I’ve been a member of MySpace since December 2004 when I was a college sophomore, about a year after the site launched. I was skeptical. Over the past two and a half years I’ve acquired exactly 75 friends. I rarely searched for people, preferring to accept or (more often) reject friend requests. I emphasize the rejection bit in tandem with the aforementioned skepticism- the vast majority of friend requests I received were from emo boys with bands or men attempting to woo me. MySpace took on an identity, in my mind, of a virtual “meat market”. Rather than meat, however, what is being consumed seems to primarily consist of young women, CPU-heavy (not to mention gaudy) profile pages, and a seemingly infinite number of musicians. The friend requests from artists quite frequently piqued my interest, and musicians and bands make up nearly half of my MySpace friends.

I never made much of an effort on MySpace to accumulate friends, and my profile is somewhat “pimped out” only after a friend told me how lame it was. The *real” social networking service, the one all my friends used and that didn’t bombard me with crappy music and headache-inducing graphics, was Facebook. Simple, clean, neat- I didn’t have to worry that my parents would find me there, and practically everyone I knew at school used it (thus, for instance, it was highly likely I could find not only kids in my classes, but a phone number or screenname if I had a question about a paper). I have 350 friends on Facebook, and nearly every one is someone I’ve met face to face.
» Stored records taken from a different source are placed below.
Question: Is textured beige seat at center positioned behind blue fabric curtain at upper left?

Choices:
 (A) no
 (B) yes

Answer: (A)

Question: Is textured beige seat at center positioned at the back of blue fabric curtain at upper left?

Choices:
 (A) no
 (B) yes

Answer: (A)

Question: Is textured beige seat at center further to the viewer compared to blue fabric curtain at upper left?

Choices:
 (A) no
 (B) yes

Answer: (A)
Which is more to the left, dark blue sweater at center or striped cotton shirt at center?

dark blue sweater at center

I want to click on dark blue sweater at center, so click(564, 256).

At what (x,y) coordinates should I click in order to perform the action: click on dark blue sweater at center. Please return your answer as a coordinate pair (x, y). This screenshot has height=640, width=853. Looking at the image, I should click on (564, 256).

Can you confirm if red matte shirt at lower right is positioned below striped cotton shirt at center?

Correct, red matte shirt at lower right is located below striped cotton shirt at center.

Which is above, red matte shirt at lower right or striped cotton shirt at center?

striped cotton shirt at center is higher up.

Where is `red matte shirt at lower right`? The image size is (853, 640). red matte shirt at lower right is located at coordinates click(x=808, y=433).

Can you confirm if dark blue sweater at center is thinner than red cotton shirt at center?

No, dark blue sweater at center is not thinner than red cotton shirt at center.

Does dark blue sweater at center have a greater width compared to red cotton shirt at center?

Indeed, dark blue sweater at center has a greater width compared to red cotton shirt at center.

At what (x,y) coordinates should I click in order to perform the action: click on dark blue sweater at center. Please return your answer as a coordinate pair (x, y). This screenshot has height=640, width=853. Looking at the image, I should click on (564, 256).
Last summer I lived in Boston, fell in love with psytrance, and discovered a new way in which I could communicate and solidify the casual friendships I made on the dance floor: tribe.net. Though I have a mere 40 friends on Tribe, what matters is not so much my own collection of friends and spiffy personal profile, but rather the groups (“tribes”) I’m a part of. The history of tribe.net is imbued with the sounds and styles of neo-hippies, as evidenced by its popularity amongst Burners (those who attend the annual Burning Man gathering) in the San Francisco Bay area. Activity on Tribe is quite unique from most SNCs I’ve been a member of: when someone adds you as a friend, they almost always include a personal message; I have several friends from around the globe who share things in common with me; each “tribe” consists primarily of topical forums (less a *badge* than a way to actually share information about a subject with others in the know).

I will continue to expand on this internet autobiography as the months progress, there are many good stories I should definitely get written down! To those readers I know are out there: feel free to share your own experiences… no, encouraged!